> [Exercise goal]
Would you return, word for word, the lines of the data below from the line with "right hip: (608, 534)" through the line with "left back paw: (684, 619)", and no others?

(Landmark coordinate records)
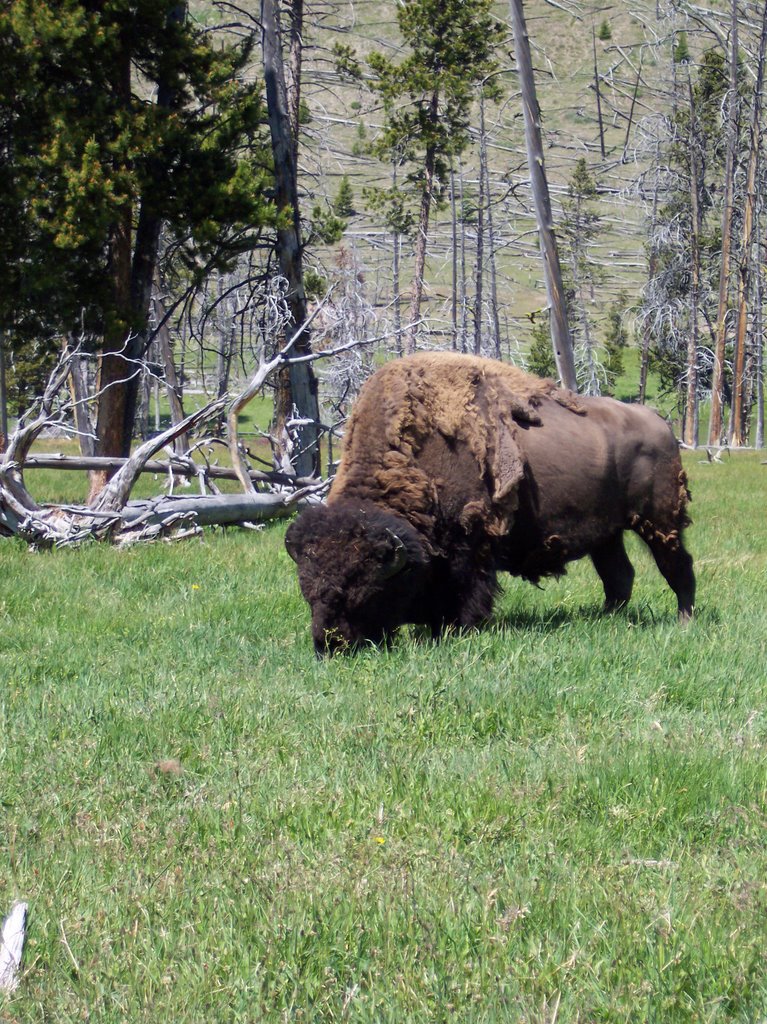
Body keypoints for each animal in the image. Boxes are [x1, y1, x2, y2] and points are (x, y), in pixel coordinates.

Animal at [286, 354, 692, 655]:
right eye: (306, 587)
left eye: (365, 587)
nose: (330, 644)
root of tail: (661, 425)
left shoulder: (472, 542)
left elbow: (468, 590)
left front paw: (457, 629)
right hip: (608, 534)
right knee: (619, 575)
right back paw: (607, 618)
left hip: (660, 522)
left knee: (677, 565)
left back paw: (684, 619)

---

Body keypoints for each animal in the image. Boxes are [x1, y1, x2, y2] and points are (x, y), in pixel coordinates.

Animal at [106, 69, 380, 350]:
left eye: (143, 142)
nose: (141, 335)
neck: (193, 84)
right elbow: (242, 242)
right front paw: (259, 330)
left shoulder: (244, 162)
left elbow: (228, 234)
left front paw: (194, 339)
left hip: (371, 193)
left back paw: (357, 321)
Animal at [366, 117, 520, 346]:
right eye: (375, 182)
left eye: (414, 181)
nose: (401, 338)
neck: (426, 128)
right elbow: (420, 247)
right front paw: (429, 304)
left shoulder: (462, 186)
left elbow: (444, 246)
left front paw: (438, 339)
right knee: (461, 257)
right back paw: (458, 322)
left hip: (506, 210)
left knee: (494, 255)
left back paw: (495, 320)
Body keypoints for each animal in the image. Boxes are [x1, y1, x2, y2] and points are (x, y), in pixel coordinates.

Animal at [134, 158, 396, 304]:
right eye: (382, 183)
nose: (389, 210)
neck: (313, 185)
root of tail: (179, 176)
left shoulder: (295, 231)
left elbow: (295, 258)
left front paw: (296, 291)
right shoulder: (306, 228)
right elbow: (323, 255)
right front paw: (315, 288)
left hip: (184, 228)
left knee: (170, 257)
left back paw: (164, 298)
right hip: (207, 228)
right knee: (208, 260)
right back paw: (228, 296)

...

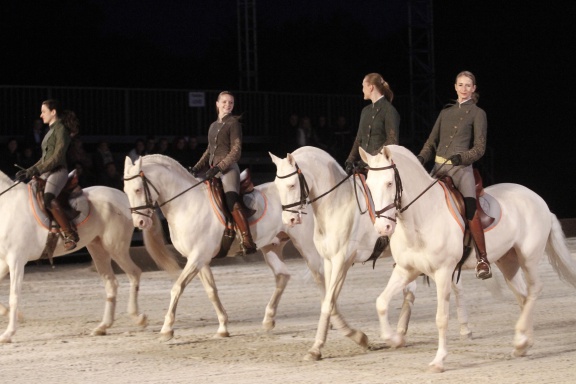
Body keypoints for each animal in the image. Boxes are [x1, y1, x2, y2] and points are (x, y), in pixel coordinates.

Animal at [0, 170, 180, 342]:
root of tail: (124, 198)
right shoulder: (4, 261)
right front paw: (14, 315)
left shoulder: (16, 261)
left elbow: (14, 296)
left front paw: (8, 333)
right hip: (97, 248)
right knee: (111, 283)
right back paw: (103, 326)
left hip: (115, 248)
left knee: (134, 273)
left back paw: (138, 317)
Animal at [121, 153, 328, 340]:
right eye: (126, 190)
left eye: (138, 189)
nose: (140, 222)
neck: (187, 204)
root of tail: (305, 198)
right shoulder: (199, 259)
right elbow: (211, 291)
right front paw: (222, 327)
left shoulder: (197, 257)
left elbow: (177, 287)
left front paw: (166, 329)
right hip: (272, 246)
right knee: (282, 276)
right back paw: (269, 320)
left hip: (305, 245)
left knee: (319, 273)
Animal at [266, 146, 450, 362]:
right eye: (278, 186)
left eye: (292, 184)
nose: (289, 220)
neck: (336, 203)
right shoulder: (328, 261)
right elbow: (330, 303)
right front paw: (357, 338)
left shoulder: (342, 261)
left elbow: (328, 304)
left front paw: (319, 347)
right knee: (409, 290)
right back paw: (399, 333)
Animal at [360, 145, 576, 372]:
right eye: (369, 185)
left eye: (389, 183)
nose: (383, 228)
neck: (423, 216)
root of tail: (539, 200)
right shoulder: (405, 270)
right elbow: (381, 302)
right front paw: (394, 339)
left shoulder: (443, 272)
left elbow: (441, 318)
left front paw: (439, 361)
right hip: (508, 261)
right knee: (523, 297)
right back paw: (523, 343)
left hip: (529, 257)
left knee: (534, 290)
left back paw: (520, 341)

> [Answer section]
right hip: (608, 534)
right knee: (619, 575)
right back paw: (607, 618)
left hip: (660, 522)
left knee: (677, 565)
left back paw: (684, 619)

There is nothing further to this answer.